GAINESVILLE (USA)- Millions of people enjoy the ocean every year, surfing, swimming, kayaking. Of them, 88 were attacked by a shark last year. Only 5 of these attacks were fatal. The University of Florida International Shark Attack File calls it “just an average year.” At the same time we humans kill 100 million sharks and rays annually.
While the 88 reported attacks are slightly higher than the most recent five-year annual average of 83, the five fatalities are just below the average of six deaths per year.
Most attacks happened off US shores 60 percent (53). Of all places in the US Florida still sees most attacks (31 out of 53), with Volusia County (9) making up for 29% of Florida’s total. In the U.S., other states reporting attacks were South Carolina (10), Hawaii (6), California (2), with single incidents in Massachusetts, North Carolina, Texas and Virginia.
Australia had the second-highest number of attacks with 14, including one fatality.

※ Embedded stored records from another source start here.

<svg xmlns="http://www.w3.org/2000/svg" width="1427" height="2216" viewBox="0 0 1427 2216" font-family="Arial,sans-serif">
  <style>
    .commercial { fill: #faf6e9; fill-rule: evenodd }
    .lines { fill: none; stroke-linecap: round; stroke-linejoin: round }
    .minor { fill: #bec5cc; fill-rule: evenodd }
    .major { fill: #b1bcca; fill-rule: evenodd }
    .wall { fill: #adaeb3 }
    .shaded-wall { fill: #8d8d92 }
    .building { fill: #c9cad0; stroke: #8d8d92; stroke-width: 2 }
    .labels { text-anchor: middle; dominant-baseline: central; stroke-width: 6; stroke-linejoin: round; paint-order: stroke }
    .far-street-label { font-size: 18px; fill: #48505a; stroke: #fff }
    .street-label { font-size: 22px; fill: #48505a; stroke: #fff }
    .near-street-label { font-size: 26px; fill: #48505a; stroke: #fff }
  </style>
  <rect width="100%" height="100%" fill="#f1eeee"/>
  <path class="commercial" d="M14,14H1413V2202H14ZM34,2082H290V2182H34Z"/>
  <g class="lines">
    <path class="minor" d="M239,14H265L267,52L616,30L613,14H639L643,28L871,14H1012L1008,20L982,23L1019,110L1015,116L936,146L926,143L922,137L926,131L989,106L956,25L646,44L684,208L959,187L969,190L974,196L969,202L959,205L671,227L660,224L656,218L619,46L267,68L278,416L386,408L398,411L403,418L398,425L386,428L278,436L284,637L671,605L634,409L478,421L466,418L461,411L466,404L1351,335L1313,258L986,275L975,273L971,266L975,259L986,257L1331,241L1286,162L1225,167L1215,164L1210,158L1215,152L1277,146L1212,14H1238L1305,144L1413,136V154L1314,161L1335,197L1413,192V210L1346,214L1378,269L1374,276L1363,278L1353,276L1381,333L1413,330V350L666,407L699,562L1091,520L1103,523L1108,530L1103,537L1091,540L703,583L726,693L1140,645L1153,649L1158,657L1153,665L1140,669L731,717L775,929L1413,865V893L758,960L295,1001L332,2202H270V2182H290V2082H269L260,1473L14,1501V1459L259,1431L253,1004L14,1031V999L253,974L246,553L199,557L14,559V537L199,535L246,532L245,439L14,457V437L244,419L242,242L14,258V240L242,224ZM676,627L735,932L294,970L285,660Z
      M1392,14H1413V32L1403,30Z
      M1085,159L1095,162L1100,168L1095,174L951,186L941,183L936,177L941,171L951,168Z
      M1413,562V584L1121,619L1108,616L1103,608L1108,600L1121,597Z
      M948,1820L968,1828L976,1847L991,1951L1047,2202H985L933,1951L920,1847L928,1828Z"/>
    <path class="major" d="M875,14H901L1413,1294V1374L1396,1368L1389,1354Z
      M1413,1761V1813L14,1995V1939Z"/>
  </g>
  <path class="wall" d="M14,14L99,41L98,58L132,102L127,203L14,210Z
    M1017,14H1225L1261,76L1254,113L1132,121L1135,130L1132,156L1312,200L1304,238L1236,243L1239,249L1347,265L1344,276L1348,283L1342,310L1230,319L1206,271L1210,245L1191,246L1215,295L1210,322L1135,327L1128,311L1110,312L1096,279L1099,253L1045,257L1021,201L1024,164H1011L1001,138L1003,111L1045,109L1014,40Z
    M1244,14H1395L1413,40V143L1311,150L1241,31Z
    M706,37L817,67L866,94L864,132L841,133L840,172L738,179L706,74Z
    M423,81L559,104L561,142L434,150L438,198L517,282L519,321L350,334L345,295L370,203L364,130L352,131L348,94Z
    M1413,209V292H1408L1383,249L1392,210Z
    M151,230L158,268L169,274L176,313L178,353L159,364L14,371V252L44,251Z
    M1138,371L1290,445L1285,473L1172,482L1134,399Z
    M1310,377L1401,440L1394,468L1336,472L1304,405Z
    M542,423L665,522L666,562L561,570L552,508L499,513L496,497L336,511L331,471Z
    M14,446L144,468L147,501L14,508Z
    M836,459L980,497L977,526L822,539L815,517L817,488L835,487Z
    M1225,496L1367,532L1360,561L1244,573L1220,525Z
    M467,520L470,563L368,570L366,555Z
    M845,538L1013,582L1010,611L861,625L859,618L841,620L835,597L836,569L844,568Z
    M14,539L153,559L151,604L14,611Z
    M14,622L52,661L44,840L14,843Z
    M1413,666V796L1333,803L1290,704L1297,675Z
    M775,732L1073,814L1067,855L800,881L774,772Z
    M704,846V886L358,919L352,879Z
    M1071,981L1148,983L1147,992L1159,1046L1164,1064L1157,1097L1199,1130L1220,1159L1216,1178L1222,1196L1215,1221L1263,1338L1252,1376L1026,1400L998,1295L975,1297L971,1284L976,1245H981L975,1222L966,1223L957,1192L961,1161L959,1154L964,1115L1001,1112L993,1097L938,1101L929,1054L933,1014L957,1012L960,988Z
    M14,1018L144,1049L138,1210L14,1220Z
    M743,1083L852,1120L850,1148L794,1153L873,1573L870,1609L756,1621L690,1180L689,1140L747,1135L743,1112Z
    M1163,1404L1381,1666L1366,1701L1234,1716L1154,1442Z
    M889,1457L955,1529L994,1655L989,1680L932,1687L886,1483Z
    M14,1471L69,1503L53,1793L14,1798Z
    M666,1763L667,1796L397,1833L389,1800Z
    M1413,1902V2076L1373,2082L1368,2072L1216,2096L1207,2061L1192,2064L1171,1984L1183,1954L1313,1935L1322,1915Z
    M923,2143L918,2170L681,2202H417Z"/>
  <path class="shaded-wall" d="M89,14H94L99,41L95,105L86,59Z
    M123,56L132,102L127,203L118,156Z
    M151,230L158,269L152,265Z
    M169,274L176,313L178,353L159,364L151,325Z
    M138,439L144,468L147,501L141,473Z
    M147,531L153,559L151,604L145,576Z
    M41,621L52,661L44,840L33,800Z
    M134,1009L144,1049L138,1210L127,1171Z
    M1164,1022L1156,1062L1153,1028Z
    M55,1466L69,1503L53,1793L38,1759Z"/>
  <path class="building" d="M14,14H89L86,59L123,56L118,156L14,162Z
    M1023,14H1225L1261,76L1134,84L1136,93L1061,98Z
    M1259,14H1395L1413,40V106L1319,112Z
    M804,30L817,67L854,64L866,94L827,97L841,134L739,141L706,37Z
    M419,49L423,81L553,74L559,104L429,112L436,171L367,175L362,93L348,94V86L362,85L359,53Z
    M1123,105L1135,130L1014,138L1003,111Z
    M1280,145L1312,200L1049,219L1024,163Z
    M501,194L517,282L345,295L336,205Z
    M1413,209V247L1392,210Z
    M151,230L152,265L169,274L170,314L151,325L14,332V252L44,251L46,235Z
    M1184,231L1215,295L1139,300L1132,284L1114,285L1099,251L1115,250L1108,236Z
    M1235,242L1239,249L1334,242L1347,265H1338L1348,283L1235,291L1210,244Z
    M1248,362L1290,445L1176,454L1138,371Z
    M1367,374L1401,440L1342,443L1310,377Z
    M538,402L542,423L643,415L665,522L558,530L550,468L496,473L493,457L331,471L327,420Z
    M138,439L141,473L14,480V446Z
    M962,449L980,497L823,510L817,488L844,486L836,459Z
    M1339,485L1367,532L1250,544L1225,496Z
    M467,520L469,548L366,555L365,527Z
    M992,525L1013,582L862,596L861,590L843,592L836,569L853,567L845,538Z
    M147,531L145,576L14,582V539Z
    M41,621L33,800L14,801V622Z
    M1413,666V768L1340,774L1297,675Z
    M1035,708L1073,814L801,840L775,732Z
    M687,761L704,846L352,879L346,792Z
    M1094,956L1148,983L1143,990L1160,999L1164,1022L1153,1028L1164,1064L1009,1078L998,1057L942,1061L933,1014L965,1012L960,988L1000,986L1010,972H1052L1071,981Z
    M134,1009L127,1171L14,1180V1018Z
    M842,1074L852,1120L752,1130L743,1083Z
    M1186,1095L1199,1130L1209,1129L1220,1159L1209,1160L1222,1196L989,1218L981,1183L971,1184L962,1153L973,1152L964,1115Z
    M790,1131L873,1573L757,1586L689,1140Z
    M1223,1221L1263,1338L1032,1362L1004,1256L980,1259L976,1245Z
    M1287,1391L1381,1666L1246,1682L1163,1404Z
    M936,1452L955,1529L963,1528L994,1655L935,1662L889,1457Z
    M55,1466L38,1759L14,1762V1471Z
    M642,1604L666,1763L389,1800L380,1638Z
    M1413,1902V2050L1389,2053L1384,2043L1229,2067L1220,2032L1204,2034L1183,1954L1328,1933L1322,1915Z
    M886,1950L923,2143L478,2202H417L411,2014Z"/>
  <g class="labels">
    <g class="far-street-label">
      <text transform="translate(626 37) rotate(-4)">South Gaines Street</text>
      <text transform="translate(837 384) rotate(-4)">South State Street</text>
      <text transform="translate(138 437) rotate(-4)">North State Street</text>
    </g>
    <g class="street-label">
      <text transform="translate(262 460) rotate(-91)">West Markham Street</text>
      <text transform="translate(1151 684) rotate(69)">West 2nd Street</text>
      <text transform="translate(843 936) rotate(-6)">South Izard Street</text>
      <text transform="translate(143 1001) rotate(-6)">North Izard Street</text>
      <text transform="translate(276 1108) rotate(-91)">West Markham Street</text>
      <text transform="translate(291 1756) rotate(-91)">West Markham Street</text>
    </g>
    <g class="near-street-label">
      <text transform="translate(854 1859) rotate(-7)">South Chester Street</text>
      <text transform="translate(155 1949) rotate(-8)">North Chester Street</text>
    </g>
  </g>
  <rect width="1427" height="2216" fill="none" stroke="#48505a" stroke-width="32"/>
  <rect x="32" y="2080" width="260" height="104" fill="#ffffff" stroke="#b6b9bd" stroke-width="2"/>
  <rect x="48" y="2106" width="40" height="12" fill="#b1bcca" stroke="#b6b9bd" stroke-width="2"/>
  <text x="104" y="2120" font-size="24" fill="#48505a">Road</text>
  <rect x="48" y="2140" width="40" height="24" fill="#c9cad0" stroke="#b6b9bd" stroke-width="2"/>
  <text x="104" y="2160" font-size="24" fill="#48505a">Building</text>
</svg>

With three unprovoked attacks and two fatalities Reunion Island still ranks as the highest when it comes to dangerous places to swim.
Other ‘hotspots’ of 2017
Ascension Island, the Bahamas, Costa Rica, Indonesia and South Africa each had two attacks, with one fatality occurring in Costa Rica. Brazil, the Canary Islands, Cuba, Egypt, England, Japan, the Maldives and New Zealand reported single attacks, with Cuba’s attack resulting in the country’s first fatality since the 1930s.
“The hotspots we’re keeping an eye on are Ascension Island, which had its first attacks since the 1800s, and Reunion Island, which had two of last year’s five fatalities,” says Lindsay French, who manages the database housed at the Florida Museum of Natural History on the UF campus
According to her the slightly higher than average attack numbers were expected as human populations continue to climb and people spend more time in the water.
“It really was just an average year, and significantly, the U.S. saw no shark attack fatalities for the second consecutive year” French said. “While we don’t put too much emphasis on year-to-year changes, a slight increase is expected as beach tourism and water sports gain in popularity.
Fifty-nine percent of the attacks worldwide involved board sports. French said this group spends a large amount of time in the surf zone, an area commonly frequented by sharks.
“We need to remember we’re going into a shark’s natural habitat when we enter the water,” French said. “Water sport activities often unintentionally attract sharks because of splashing, paddling, kicking and wiping out. But the number of unprovoked attacks is remarkably low considering the billions of people who participate in water sports each year.”
Conservation is urgent
French said the world’s shark populations continue to suffer as a result of over-fishing and habitat loss.
“On average, unprovoked shark attacks cause six fatalities worldwide each year,” she said. “But fisheries kill about 100 million sharks and rays annually, so there’s definitely a real need to conserve these animals and their habitat to ensure their long-term survival. They play an important role in marine ecosystems.”